August 21-26, Oregon Coast Highway 101, Florence to Brookings
Days now, I’m riding in a fog. Not the usual kind, where water vapor condenses into wisps and sheets of cloud hugging the land. None of that fog, I’m flying under clear skies and sunshine. But I’m riding in a mental fog.
I’m on my bicycle again, touring this now so familiar highway, over these beloved landscapes. I’ve been here before, ridden these miles, so many times now. And as I do, wondering and pondering, as I pedal and wander. I’m experiencing the deja vu, the memories of past events, over the many years that have passed.
This tour is the first I’ve taken totally unencumbered by my restaurant. Those familiar with my roots in Corvallis will know this past February, I closed the business after 20 years. A decision a long time coming, we brought the experience to as beautiful and complete a conclusion as could be hoped for. An auction, garage sale, pizza party and two nights of open mic entertainment featuring 30 performers who had graced the FireWorks stage over the years.

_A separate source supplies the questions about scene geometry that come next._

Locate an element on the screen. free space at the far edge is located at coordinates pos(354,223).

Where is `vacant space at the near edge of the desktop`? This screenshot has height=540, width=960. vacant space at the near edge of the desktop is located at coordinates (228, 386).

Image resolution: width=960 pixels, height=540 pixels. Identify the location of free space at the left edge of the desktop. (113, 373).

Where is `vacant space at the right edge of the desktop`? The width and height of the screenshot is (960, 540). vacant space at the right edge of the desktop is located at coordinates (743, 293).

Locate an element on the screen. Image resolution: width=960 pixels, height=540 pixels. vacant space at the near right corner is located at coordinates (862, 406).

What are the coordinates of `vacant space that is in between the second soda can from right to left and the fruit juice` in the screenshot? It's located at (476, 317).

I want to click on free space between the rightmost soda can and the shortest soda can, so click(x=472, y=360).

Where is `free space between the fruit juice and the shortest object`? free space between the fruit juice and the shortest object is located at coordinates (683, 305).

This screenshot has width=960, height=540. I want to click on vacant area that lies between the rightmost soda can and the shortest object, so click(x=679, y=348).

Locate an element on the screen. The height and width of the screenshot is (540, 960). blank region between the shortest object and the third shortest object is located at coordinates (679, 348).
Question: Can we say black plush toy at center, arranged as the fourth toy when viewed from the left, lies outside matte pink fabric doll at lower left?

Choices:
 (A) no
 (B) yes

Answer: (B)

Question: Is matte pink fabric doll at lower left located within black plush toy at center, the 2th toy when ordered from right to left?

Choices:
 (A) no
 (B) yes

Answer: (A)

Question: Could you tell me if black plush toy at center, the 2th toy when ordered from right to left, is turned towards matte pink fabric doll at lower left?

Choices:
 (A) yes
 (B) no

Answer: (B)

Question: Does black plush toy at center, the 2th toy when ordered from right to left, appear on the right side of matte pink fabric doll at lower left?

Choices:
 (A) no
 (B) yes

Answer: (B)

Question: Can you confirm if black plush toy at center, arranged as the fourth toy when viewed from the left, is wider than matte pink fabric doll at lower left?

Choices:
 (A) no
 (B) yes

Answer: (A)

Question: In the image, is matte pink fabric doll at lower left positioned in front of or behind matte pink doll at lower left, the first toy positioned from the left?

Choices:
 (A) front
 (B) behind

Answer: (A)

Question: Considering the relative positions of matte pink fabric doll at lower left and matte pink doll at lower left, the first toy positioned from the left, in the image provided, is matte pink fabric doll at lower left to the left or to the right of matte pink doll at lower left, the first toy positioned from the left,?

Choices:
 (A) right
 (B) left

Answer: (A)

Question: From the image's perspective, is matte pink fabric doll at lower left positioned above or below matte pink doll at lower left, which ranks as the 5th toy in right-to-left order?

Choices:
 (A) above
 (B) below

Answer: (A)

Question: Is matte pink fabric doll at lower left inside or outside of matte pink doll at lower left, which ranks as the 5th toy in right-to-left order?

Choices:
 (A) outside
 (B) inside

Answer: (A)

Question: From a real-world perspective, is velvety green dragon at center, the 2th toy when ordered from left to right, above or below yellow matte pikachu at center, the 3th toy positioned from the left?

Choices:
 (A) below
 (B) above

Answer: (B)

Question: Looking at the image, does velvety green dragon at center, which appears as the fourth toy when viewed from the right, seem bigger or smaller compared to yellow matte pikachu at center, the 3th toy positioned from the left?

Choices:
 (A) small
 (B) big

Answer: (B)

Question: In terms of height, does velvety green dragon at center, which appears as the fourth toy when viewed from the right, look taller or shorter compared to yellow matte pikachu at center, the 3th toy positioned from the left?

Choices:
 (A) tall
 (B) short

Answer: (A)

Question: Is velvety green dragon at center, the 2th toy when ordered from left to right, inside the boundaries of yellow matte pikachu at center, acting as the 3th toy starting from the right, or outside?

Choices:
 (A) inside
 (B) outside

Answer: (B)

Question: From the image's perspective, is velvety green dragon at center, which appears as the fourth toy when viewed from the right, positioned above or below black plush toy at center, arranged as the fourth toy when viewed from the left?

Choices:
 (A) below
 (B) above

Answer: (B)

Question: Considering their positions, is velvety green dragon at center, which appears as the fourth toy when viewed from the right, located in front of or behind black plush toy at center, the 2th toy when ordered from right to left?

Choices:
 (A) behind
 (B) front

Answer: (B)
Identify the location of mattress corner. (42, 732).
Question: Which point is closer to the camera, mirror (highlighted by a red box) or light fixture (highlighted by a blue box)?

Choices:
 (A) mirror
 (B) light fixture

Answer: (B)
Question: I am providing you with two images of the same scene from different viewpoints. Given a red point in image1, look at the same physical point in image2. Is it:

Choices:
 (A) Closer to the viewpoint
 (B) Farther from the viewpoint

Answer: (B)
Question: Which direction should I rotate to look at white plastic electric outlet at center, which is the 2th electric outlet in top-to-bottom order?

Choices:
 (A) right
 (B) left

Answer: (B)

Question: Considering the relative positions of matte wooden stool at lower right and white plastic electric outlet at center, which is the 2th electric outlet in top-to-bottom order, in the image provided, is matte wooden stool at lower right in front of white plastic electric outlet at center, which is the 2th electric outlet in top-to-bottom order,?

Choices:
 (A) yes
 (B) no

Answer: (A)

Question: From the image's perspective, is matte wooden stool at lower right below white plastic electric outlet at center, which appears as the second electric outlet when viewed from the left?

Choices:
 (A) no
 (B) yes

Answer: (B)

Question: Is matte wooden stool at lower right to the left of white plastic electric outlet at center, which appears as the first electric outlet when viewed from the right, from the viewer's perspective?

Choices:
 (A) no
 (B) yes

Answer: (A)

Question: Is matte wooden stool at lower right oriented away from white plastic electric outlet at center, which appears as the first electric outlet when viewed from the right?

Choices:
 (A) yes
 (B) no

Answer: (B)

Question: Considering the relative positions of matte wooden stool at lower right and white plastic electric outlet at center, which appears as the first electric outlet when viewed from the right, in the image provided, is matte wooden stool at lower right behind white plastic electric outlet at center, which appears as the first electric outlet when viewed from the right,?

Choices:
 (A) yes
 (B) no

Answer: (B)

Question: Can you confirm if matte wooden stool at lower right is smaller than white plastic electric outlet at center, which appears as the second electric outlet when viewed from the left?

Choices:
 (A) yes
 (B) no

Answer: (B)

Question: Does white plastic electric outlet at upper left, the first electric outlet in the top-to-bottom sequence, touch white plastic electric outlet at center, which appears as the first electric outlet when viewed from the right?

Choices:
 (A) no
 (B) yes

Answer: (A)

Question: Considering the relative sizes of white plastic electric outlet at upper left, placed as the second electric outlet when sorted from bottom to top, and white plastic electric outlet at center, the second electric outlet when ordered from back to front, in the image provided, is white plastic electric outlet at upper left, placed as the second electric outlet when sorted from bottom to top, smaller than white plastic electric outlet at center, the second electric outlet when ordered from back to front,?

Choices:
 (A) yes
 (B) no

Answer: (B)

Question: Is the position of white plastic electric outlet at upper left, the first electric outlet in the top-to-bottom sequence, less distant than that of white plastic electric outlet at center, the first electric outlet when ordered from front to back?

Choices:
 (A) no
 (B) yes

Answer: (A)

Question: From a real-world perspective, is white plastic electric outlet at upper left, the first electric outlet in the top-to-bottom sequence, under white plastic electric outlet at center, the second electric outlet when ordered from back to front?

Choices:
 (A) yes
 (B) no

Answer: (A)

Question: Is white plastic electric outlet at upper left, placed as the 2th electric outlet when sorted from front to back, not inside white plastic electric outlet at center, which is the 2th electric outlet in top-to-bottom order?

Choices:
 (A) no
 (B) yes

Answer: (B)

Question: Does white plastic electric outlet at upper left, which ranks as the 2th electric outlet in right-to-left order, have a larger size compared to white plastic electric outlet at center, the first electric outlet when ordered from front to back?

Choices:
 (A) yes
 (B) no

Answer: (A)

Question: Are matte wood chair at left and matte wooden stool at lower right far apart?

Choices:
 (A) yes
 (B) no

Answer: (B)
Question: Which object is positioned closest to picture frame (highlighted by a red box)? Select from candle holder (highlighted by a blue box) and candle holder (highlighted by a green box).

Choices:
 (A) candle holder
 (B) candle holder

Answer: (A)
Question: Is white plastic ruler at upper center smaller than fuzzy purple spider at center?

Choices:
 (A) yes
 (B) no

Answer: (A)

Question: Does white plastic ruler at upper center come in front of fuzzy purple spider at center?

To be honest, I’ve been wandering ever since. Adrift, letting myself take time to grieve, let go, heal, regroup. The closure was in February. Where the past six months have gone, I’m hard pressed to remember, or justify. And such was my desire. To take a hiatus, a respite, a time of sabbatical. After so many years, every day thinking about how to manage the restaurant, the staffing, the finances, the marketing, the food and drinks, every day and every night. It was time to give myself a break.
So here I am on this bicycle again. Creaky at the start, sore muscles, with my aimless soul. A stark contrast to past tours, where I’d thought of myself on a quest, a pilgrimage, a journey of self discovery. When much of that time was really a temporary escape, always with the knowledge of the inexorable pull, that at the end of the ride I’d be returning to a business that sorely needed my constant attention to function. Yes, I had left wonderful staff, and family, and friends to watch over the operations while I was gone. But I knew the cost of my journeys, the depth of my absence. That I would spend the next several months making up for losses incurred.
Now, this tour, I’m totally freed from all those concerns. No pull, no calls to troubleshoot, nothing broken to fix upon my return. It feels so different. Like I’m empty. Like there’s a vastness inside me, that is now again mirrored in the epic vistas of ocean and mountain, cliffs edge highways, deep forests, long climbs and blazing descents.
I had thought my past tours would help me find peace. Yet I couldn’t really let go, couldn’t be present to the incredible moments. Like I am now. And this includes being open to this experience of mental fog. The hazy reemergence of my identity, so long attached to the roles I’d been playing. Like newly born, I’m seeing so much as if for the first time.